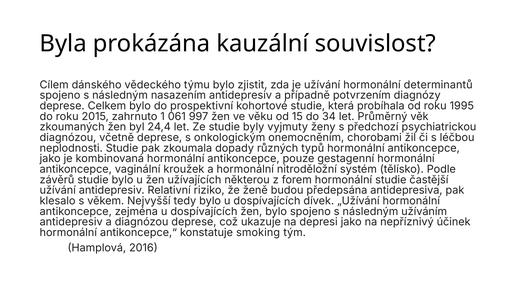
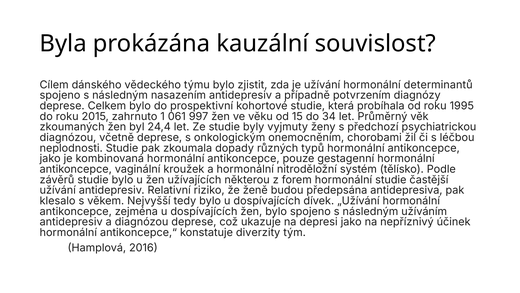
smoking: smoking -> diverzity
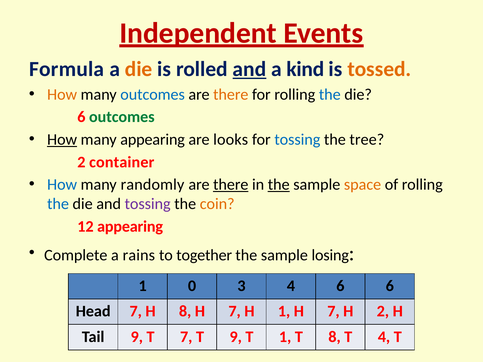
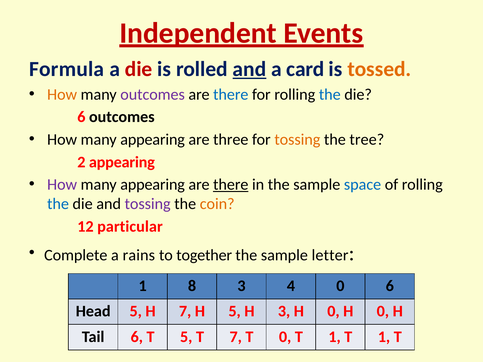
die at (139, 69) colour: orange -> red
kind: kind -> card
outcomes at (153, 95) colour: blue -> purple
there at (231, 95) colour: orange -> blue
outcomes at (122, 117) colour: green -> black
How at (62, 140) underline: present -> none
looks: looks -> three
tossing at (297, 140) colour: blue -> orange
2 container: container -> appearing
How at (62, 185) colour: blue -> purple
randomly at (152, 185): randomly -> appearing
the at (279, 185) underline: present -> none
space colour: orange -> blue
12 appearing: appearing -> particular
losing: losing -> letter
0: 0 -> 8
4 6: 6 -> 0
Head 7: 7 -> 5
H 8: 8 -> 7
7 at (235, 312): 7 -> 5
H 1: 1 -> 3
7 at (333, 312): 7 -> 0
2 at (383, 312): 2 -> 0
Tail 9: 9 -> 6
T 7: 7 -> 5
T 9: 9 -> 7
T 1: 1 -> 0
8 at (335, 337): 8 -> 1
4 at (384, 337): 4 -> 1
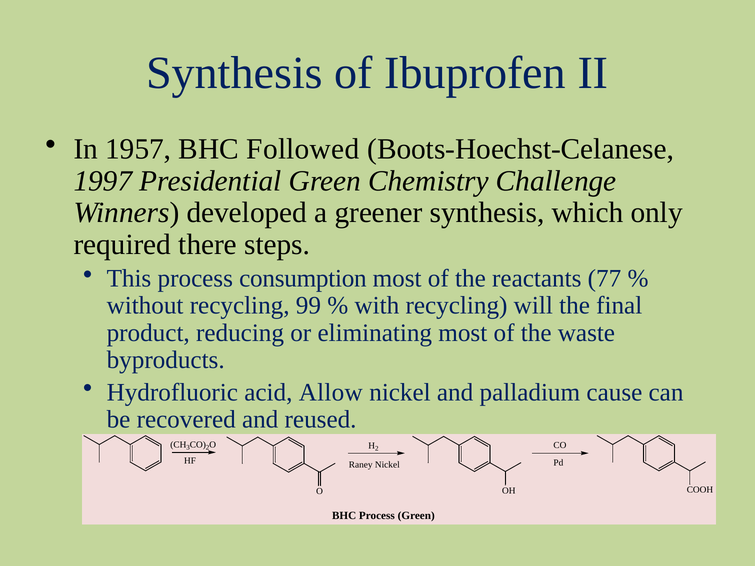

____

## Direction
Count the lines above that contain the word "purple" and give only that number.

## Exercise solution
2